Would you stay? adult content

If the man you married had an emotional affair? Would you stay if this affair took place from a week before you married to five months after before you found out about it? Would you stay if your emotional state was already fragile because you father had died? Would you stay if you found out he was a habitual liar to boot? Would you stay and try to make it work?

Answer Question
 
Banae26

Asked by Banae26 at 9:36 PM on Mar. 14, 2011 in Relationships

Level 5 (78 Credits)
Answers (15)
  • mMMmm...I'm so in love with my husband that I'd stay. ... in all honesty, I would.
    khf22

    Answer by khf22 at 9:37 PM on Mar. 14, 2011

  • Uh no. He loves someone else and lies about it. Where ya gonna go from there? No, I'd cut my losses and get the hell out.
    jeanclaudia

    Answer by jeanclaudia at 9:39 PM on Mar. 14, 2011

  • NO freaking way. I love my husband in all honesty but I will not be made a fool by him or be just something to walk on. He can find a stupid girl for that nonsense!
    ABusyBee

    Answer by ABusyBee at 9:40 PM on Mar. 14, 2011

  • I don't know. How long have you been together? I don't think I'd be strong enough to handle it in all honesty finding out about the *other woman*
    BeachMommy07

    Answer by BeachMommy07 at 9:41 PM on Mar. 14, 2011

  • It almost sounds as if he is not sorry at all.
    pinkdragon36

    Answer by pinkdragon36 at 9:42 PM on Mar. 14, 2011

  • Probably unless I felt like he was still talking to this person.
    txdaniella

    Answer by txdaniella at 9:42 PM on Mar. 14, 2011

  • Nope. I couldn't stay with a man who made vows while doing something on the side. I would feel co dependent, and probably wouldn't trust him ever...
    Musicmom80

    Answer by Musicmom80 at 9:43 PM on Mar. 14, 2011

  • If it was just the emotional cheating, I would probably try and work it out, BUT with the habitual lying, I would be gone.
    tyfry7496

    Answer by tyfry7496 at 9:43 PM on Mar. 14, 2011

  • If you have proof he is a liar.

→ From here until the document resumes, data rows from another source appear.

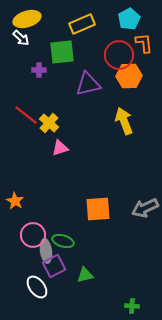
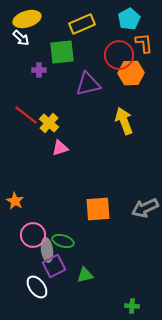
orange hexagon: moved 2 px right, 3 px up
gray ellipse: moved 1 px right, 1 px up
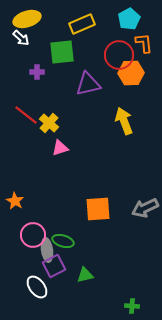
purple cross: moved 2 px left, 2 px down
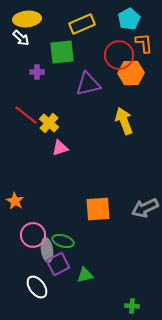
yellow ellipse: rotated 12 degrees clockwise
purple square: moved 4 px right, 2 px up
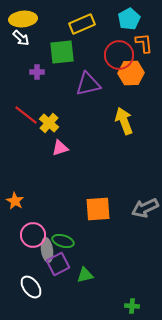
yellow ellipse: moved 4 px left
white ellipse: moved 6 px left
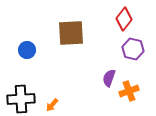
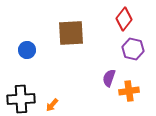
orange cross: rotated 12 degrees clockwise
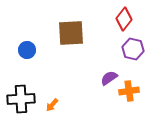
purple semicircle: rotated 36 degrees clockwise
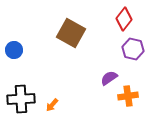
brown square: rotated 32 degrees clockwise
blue circle: moved 13 px left
orange cross: moved 1 px left, 5 px down
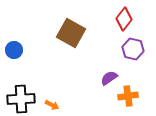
orange arrow: rotated 104 degrees counterclockwise
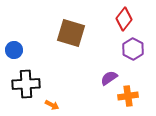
brown square: rotated 12 degrees counterclockwise
purple hexagon: rotated 15 degrees clockwise
black cross: moved 5 px right, 15 px up
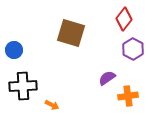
purple semicircle: moved 2 px left
black cross: moved 3 px left, 2 px down
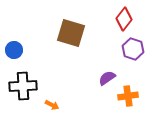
purple hexagon: rotated 10 degrees counterclockwise
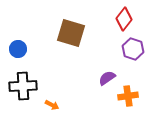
blue circle: moved 4 px right, 1 px up
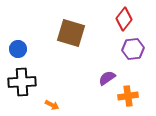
purple hexagon: rotated 25 degrees counterclockwise
black cross: moved 1 px left, 4 px up
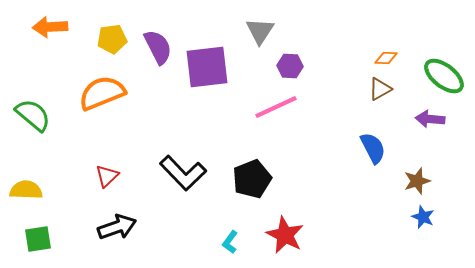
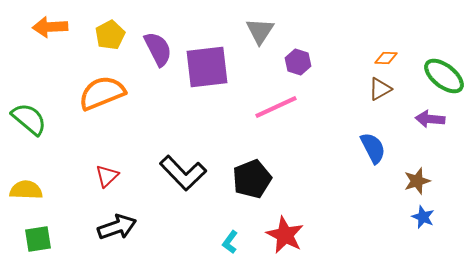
yellow pentagon: moved 2 px left, 4 px up; rotated 20 degrees counterclockwise
purple semicircle: moved 2 px down
purple hexagon: moved 8 px right, 4 px up; rotated 15 degrees clockwise
green semicircle: moved 4 px left, 4 px down
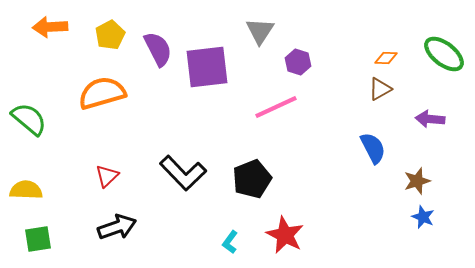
green ellipse: moved 22 px up
orange semicircle: rotated 6 degrees clockwise
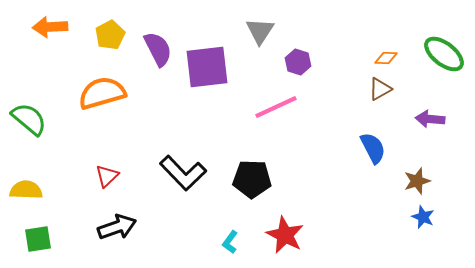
black pentagon: rotated 24 degrees clockwise
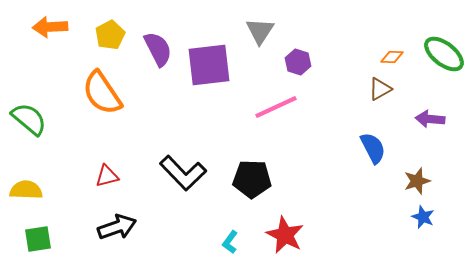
orange diamond: moved 6 px right, 1 px up
purple square: moved 2 px right, 2 px up
orange semicircle: rotated 108 degrees counterclockwise
red triangle: rotated 30 degrees clockwise
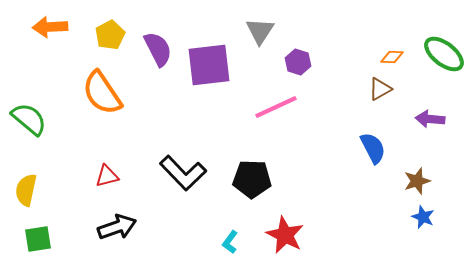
yellow semicircle: rotated 80 degrees counterclockwise
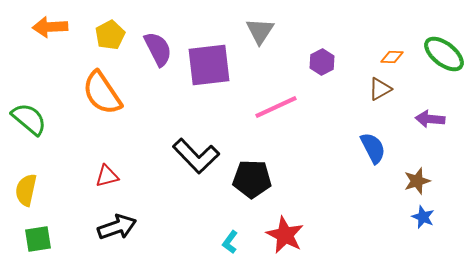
purple hexagon: moved 24 px right; rotated 15 degrees clockwise
black L-shape: moved 13 px right, 17 px up
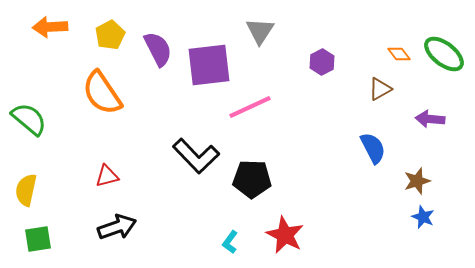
orange diamond: moved 7 px right, 3 px up; rotated 50 degrees clockwise
pink line: moved 26 px left
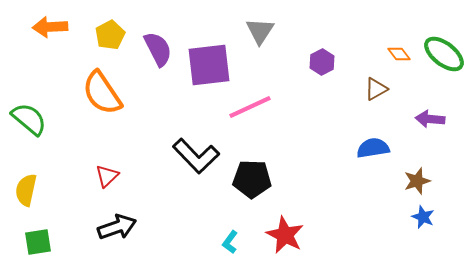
brown triangle: moved 4 px left
blue semicircle: rotated 72 degrees counterclockwise
red triangle: rotated 30 degrees counterclockwise
green square: moved 3 px down
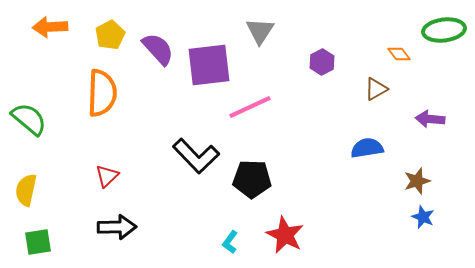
purple semicircle: rotated 15 degrees counterclockwise
green ellipse: moved 24 px up; rotated 45 degrees counterclockwise
orange semicircle: rotated 144 degrees counterclockwise
blue semicircle: moved 6 px left
black arrow: rotated 18 degrees clockwise
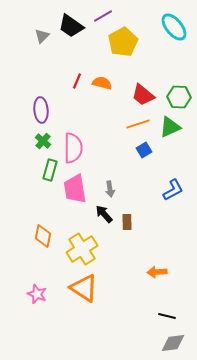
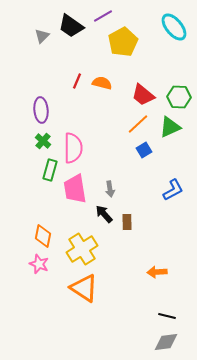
orange line: rotated 25 degrees counterclockwise
pink star: moved 2 px right, 30 px up
gray diamond: moved 7 px left, 1 px up
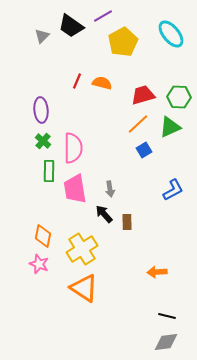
cyan ellipse: moved 3 px left, 7 px down
red trapezoid: rotated 125 degrees clockwise
green rectangle: moved 1 px left, 1 px down; rotated 15 degrees counterclockwise
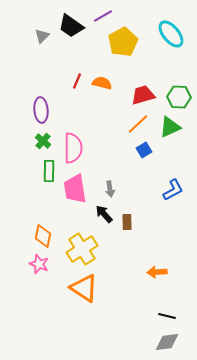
gray diamond: moved 1 px right
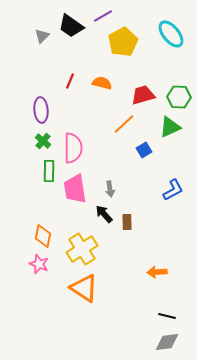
red line: moved 7 px left
orange line: moved 14 px left
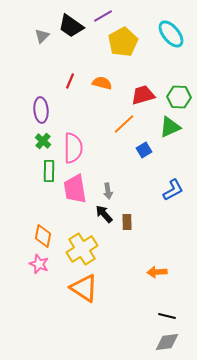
gray arrow: moved 2 px left, 2 px down
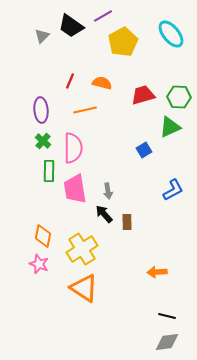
orange line: moved 39 px left, 14 px up; rotated 30 degrees clockwise
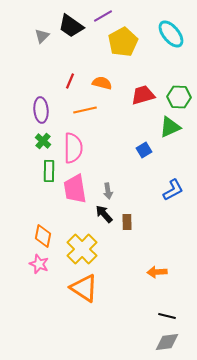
yellow cross: rotated 12 degrees counterclockwise
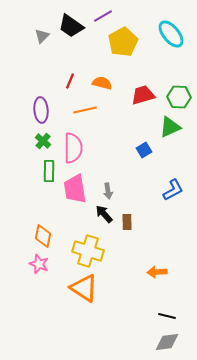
yellow cross: moved 6 px right, 2 px down; rotated 28 degrees counterclockwise
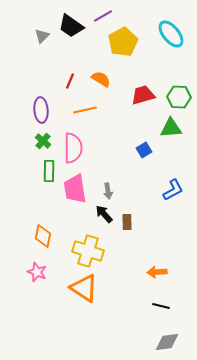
orange semicircle: moved 1 px left, 4 px up; rotated 18 degrees clockwise
green triangle: moved 1 px right, 1 px down; rotated 20 degrees clockwise
pink star: moved 2 px left, 8 px down
black line: moved 6 px left, 10 px up
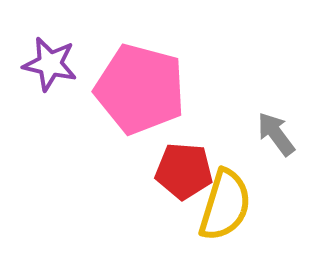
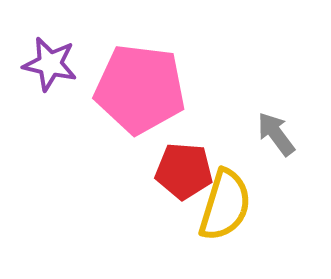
pink pentagon: rotated 8 degrees counterclockwise
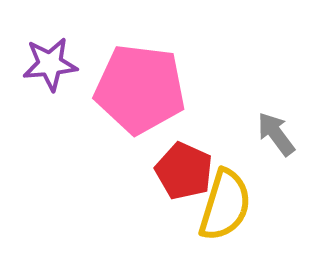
purple star: rotated 18 degrees counterclockwise
red pentagon: rotated 20 degrees clockwise
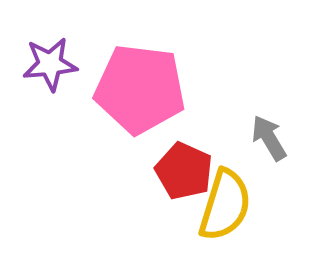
gray arrow: moved 7 px left, 4 px down; rotated 6 degrees clockwise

No for a fact he is a liar... and no you can't trust him as far as you can throw him... Then there is no point staying in the relationship... Trust is the base of every good relationship and ussually if men see they can get away with a lie and you still stick around... Not only do they de-value you but they think they can do it again. If you stay in this relationship... YOU WILL BE UNHAPPY... and NO ONE wants to live like that... believe me... there are so many good men out there... don't stick to the wrong one... because you may love him... but believe me... you'll love again. and he'll know he messed up... they always see the truth when it's too late.... and when he does you'll be over him. and he will be sorry... and see you as a much stronger person then he could ever fathom being.
    Shanti0327

    Answer by Shanti0327 at 9:47 PM on Mar. 14, 2011

  • I'm sorry, I know I'm going to get jumped all over for this, but there is no such thing as an emotional affair. Either he is having sex and lying about it or he's not... If he's not then it's not an affair. Now, if he's keeping ANYTHING from you, you have issues in your marriage, but I don't see that to be something to end a relationship over, ever marriage has some issue at some point.